The response should contain every record, reproduced exactly.

[Source records — start]

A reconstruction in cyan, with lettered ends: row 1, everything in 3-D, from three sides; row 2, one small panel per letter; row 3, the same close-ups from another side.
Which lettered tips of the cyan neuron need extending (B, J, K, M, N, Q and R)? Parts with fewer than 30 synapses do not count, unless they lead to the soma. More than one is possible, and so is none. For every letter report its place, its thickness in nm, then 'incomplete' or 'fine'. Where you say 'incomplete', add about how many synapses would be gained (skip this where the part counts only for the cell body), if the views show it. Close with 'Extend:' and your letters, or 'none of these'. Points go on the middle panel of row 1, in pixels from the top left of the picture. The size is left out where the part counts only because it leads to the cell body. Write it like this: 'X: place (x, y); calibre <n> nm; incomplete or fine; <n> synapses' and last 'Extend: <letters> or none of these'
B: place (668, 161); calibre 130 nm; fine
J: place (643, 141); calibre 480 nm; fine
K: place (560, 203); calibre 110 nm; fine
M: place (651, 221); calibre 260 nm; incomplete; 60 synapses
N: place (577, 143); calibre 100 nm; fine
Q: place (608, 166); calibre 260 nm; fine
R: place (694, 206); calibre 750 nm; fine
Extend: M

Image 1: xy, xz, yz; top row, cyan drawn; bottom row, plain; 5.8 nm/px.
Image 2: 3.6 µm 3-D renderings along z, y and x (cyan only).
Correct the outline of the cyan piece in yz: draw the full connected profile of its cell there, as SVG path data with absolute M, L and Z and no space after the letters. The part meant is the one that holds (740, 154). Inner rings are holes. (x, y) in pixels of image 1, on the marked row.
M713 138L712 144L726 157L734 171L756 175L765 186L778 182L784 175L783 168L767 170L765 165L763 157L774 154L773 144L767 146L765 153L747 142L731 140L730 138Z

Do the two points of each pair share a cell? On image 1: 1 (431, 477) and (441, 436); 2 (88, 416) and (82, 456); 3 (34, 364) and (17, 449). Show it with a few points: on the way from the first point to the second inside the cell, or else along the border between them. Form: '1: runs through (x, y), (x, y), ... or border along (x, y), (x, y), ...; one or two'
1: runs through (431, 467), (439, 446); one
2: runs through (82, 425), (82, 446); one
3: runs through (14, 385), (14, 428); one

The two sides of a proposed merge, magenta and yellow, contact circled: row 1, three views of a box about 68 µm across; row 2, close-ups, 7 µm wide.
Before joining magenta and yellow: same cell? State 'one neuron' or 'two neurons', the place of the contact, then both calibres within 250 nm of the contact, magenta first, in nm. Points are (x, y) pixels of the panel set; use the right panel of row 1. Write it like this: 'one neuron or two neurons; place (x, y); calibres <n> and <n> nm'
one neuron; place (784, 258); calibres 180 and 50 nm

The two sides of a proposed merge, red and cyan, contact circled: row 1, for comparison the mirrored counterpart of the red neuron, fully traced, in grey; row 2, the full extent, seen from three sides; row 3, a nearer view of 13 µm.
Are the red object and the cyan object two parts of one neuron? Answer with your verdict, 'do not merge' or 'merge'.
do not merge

[Source records — finish]

Solution
A reconstruction in cyan, with lettered ends: row 1, everything in 3-D, from three sides; row 2, one small panel per letter; row 3, the same close-ups from another side.
Which lettered tips of the cyan neuron need extending (B, J, K, M, N, Q and R)? Parts with fewer than 30 synapses do not count, unless they lead to the soma. More than one is possible, and so is none. For every letter report its place, its thickness in nm, then 'incomplete' or 'fine'. Where you say 'incomplete', add about how many synapses would be gained (skip this where the part counts only for the cell body), if the views show it. Close with 'Extend:' and your letters, or 'none of these'. Points go on the middle panel of row 1, in pixels from the top left of the picture. The size is left out where the part counts only because it leads to the cell body. Write it like this: 'X: place (x, y); calibre <n> nm; incomplete or fine; <n> synapses' and last 'Extend: <letters> or none of these'
B: place (668, 161); calibre 130 nm; fine
J: place (643, 141); calibre 480 nm; fine
K: place (560, 203); calibre 110 nm; fine
M: place (651, 221); calibre 260 nm; incomplete; 60 synapses
N: place (577, 143); calibre 100 nm; fine
Q: place (608, 166); calibre 260 nm; fine
R: place (694, 206); calibre 750 nm; fine
Extend: M

Image 1: xy, xz, yz; top row, cyan drawn; bottom row, plain; 5.8 nm/px.
Image 2: 3.6 µm 3-D renderings along z, y and x (cyan only).
Correct the outline of the cyan piece in yz: draw the full connected profile of its cell there, as SVG path data with absolute M, L and Z and no space after the letters. The part meant is the one that holds (740, 154). Inner rings are holes. (x, y) in pixels of image 1, on the marked row.
M713 138L712 144L726 157L734 171L756 175L765 186L778 182L784 175L783 168L767 170L765 165L763 157L774 154L773 144L767 146L765 153L747 142L731 140L730 138Z

Do the two points of each pair share a cell? On image 1: 1 (431, 477) and (441, 436); 2 (88, 416) and (82, 456); 3 (34, 364) and (17, 449). Show it with a few points: on the way from the first point to the second inside the cell, or else along the border between them. Form: '1: runs through (x, y), (x, y), ... or border along (x, y), (x, y), ...; one or two'
1: runs through (431, 467), (439, 446); one
2: runs through (82, 425), (82, 446); one
3: runs through (14, 385), (14, 428); one

The two sides of a proposed merge, magenta and yellow, contact circled: row 1, three views of a box about 68 µm across; row 2, close-ups, 7 µm wide.
Before joining magenta and yellow: same cell? State 'one neuron' or 'two neurons', the place of the contact, then both calibres within 250 nm of the contact, magenta first, in nm. Points are (x, y) pixels of the panel set; use the right panel of row 1. Write it like this: 'one neuron or two neurons; place (x, y); calibres <n> and <n> nm'
one neuron; place (784, 258); calibres 180 and 50 nm

The two sides of a proposed merge, red and cyan, contact circled: row 1, for comparison the mirrored counterpart of the red neuron, fully traced, in grey; row 2, the full extent, seen from three sides; row 3, a nearer view of 13 µm.
Are the red object and the cyan object two parts of one neuron? Answer with your verdict, 'do not merge' or 'merge'.
do not merge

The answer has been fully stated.